O olayda biz yaşadığımız saldırıyı okul Müdür yardımcısına anında ilettiğimizde ise, oda gelip o saldırganların yanında bize saldırmaya çalışmıştı. Bunun üzerine bizde kaçmaya çalıştığımızda ise, dış kapıların kilitli olduğunu gördük. Bizde nöbetçi odasının penceresinde atlayarak polise gitmiştik. Biz daha karakolda iken polisler, bize saldıran saldırganları hastaneye götürerek darp raporu aldırmışlar. Asıl onları bizim hakkımızda şikâyetçi olmalarını da polisler sağlamıştı. Saldırıya uğrayan bizken, “saldıranlar” durumuna düşürülmüştük. Bu düzenlemenin sonucunda hepimiz tutuklanmıştık.

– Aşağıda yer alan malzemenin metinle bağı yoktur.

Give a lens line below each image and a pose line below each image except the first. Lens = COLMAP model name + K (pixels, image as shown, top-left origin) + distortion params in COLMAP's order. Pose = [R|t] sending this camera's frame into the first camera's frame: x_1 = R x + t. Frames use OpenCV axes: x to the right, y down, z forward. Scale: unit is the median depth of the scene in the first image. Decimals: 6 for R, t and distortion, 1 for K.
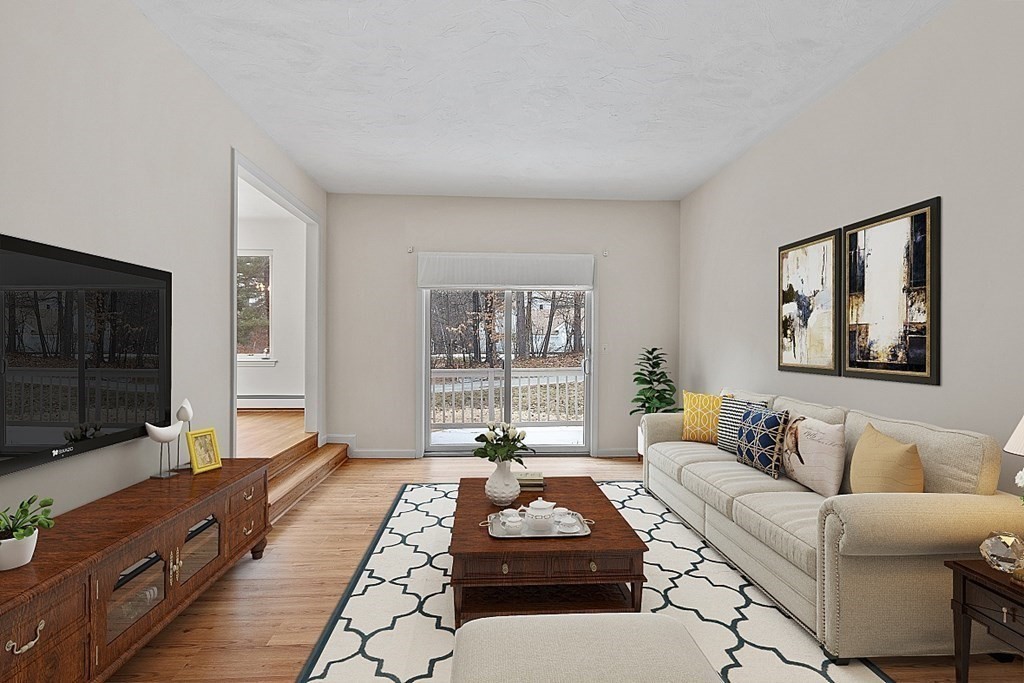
lens RADIAL K [[449.5, 0, 511.3], [0, 449.5, 341.7], [0, 0, 1]] dist [0.002277, 0.000250]
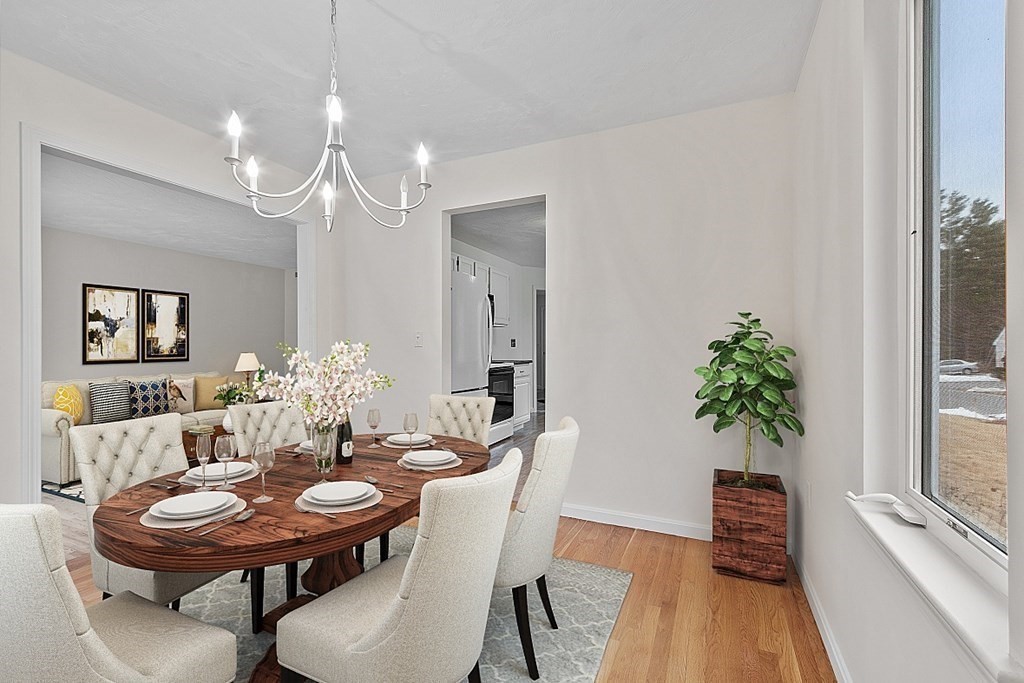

Tahliye olduktan sonrada zaten yatılı kalmanın koşulları can güvenliğim açısından yurdu terk etmek zorunda kaldım. Üstüne üstlük birde okul idaresi 1 ay okuldan uzaklaştırma cezası ile cezalandırmıştı. Ve taktığımız Atatürk rozeti o dönem faşist militanları çıldırtıyordu. Ondan duydukları rahatsızlığı her fırsatta ortaya konuşarak dışa vuruyorlardı. Yani o Rozetteki Atatürk değil de Lenin’miş diye, bizde bunu bilerek Atatürk Rozetini Lenin’e kılıf yaparak taktığımızı iddia ediyorlardı. Ki Lenin Kurtuluş Savaşında Türkiye’ye ve de Atatürk’e en büyük yardımı sağlamış bir Devrimci Liderdi. Zaten Faşizmde özü gereği Devrim düşmanıdır. Onlar her tür devrime karşılar. Atatürk’ün Devrimci atılımları da doğal olarak onları rahatsız ediyor. Atatürk’e olan düşmanlıklarını Lenin’e kin kusarak dışa vurmuş oluyorlardı. Onun için de bizim o rozeti takmamız onları hep o dönem rahatsız etmişti. Atatürk bu ülkenin kurtuluşu için büyük çaba göstermiş. Ona liderlik etmiş ve yeniden inşası için büyük atılımlar, yenilikler yapmış. Birçok Devrimci atılım gerçekleştirmiş, Ülkeyi karanlıktan kurtarıp aydınlığa çıkarmış bir liderdir. Ona tahammülleri olmayanlar ise bugün asıl sahte sahiplenmeyi bugünlerde onlar yapıyorlar. Kendi gerici emellerini, Atatürkçü geçinerek gizlemeye çalışıyorlar.